Robia
- Conservation status: Data Deficient (IUCN 3.1)

Scientific classification
- Kingdom: Animalia
- Phylum: Chordata
- Class: Actinopterygii
- Order: Lophiiformes
- Family: Caulophrynidae
- Genus: Robia Pietsch, 1979
- Species: R. legula
- Binomial name: Robia legula Pietsch, 1979

= Robia =

- Authority: Pietsch, 1979
- Conservation status: DD
- Parent authority: Pietsch, 1979

Monotypic genus of fish

Robia is a monospecific genus of marine ray-finned fish belonging to the family Caulophrynidae, the fanfins. Its only species is Robia legula which is known from a single specimen collected in the western central Pacific Ocean where it is found at depths of 1000 to 1500 m.

==Taxonomy==
Robia was first proposed as a genus in 1979 by the American ichthyologist Theodore Pietsch from a holotype of Robia legula collected from the Banda Sea in the western Pacific at 4°56.5'S, 129°59.5'E from a depth between 1000 and 1500 m. Robia is a monotypic genus and is one of the two genera along with Caulophryne, making up the family Caulophrynidae. which the 5th edition of Fishes of the World classifies within the suborder Ceratioidei of the order Lophiiformes, the anglerfishes.

==Etymology==
Robia honors Bruce H. Robison of the Monterey Bay Aquarium Research Institute, whose nickname was "Robie", and is a possessive recognising his research bathypelagic fish.
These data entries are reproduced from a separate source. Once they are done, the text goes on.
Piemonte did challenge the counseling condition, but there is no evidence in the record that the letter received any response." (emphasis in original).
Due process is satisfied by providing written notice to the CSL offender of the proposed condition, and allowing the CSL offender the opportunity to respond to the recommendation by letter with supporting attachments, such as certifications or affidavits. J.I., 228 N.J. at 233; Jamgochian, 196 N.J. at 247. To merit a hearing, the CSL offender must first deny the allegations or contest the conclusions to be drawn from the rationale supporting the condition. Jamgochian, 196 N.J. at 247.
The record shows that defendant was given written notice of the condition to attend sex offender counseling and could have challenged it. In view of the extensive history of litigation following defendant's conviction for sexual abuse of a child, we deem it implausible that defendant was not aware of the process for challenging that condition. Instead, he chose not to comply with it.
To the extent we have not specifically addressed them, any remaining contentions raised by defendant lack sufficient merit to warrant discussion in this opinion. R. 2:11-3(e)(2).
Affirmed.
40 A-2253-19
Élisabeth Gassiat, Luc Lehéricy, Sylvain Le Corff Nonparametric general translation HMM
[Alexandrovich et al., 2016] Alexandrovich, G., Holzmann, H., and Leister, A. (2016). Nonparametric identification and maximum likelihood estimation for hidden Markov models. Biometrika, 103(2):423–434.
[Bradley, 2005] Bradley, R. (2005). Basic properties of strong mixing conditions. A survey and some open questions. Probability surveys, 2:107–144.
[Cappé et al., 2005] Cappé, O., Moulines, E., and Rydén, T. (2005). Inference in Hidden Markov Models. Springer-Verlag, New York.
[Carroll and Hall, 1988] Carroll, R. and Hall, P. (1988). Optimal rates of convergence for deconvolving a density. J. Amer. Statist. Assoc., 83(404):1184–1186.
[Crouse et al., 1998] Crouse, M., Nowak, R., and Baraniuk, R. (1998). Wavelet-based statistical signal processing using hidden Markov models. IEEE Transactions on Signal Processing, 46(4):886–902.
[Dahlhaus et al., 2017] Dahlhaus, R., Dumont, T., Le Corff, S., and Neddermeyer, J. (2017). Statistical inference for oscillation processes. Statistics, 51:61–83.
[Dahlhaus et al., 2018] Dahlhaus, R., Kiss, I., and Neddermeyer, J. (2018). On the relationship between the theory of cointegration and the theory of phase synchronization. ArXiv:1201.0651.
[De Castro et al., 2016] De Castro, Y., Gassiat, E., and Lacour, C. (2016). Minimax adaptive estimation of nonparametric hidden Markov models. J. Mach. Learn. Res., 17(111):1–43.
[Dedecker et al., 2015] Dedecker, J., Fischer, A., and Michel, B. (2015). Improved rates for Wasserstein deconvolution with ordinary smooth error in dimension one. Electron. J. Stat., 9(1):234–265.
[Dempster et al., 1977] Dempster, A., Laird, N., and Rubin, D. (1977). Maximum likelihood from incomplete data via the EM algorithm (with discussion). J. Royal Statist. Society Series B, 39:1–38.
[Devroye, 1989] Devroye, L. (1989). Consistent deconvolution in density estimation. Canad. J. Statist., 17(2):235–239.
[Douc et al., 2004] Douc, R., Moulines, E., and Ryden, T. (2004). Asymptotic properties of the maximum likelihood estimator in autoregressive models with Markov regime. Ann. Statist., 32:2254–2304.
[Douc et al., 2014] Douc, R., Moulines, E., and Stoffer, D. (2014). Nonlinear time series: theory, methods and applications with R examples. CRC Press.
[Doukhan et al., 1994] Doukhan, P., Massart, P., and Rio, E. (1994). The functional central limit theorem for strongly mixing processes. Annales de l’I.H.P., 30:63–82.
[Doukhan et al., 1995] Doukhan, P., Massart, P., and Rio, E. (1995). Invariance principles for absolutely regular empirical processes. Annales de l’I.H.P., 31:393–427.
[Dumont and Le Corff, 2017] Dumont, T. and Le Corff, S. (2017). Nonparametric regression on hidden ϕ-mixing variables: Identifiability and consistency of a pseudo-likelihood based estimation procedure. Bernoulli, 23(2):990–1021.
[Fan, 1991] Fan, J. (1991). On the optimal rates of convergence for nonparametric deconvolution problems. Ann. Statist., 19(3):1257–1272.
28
The specific name legula means "collector" or "gatherer", Pietsch stated that this was because of the "extraordinary collecting abilities" of this species. Pietsch is assumed to have been referring to the very long illicium, the luring apparatus of anglerfishes, of this species which is more than 2.5 times its standard length, as well as to the holotype being collected in an opening-closing net.

==Description==
Robia is classified within the fanfin family and this family is characterized by have a high degree of sexual dimorphism. The females have short, round bodies with large mouths. The lower jaw reaches back past the base of the pectoral fin. The teeth in the jaws are thin, backwards curving and depressible. They have highly elongated dorsal and anal fins, with the soft rays of these fins resembling long threads. There are 8 fin rays in the caudal fin. They do not have pelvic fins. The sensory cells of the lateral line system are at the tips of the filamentous rays of the dorsal and anal fins. They have a simple esca, or lure, which lacks a bulb but which may have filaments or appendages. The skin is naked and they do not have any dermal spines. The males are much smaller than the females and have more elongated bodies. They have large eyes and large nostrils, with large olfactory receptors. They have no teeth in the jaws, although there are tooth-like structures on the jaw bones which are used to attach to the larger female. The male do not have elongated dorsal and anal fins but so have large pectoral fins. The juveniles have pelvic fins that are lost when they metamorphose into adults, although the relict pelvic bones are retained. However, Robia is known from a single specimen which was a metamorphosed female. This specimen differed from Caulophryne in its very elongated illicium, 270 mm as opposed to 130 mm The two genera also differ by the count and length of the fin rays in the dorsal and anal fins, in Robia there are 6 rays in the dorsal fin, the longest is 65% of the standard length, and 5 rays in the anal fin with the longest being 40% of the standard length; while in Caulophryne there are between 14 and 22 rays in the dorsal fin with the longest ray having its length equivalent to 70% of the standard length and in the anal fin there are between 12 and 19 fin rays with the longest having its length equivalent to 60% of the standard length. The holoptype of this species had a standard length of 41 mm.

==Distribution and habitat==
Robia is known only from a single specimen collected in the Banda Sea near Banda Neira in Indonesia which was collected at a depth between 1000 and 15000 m.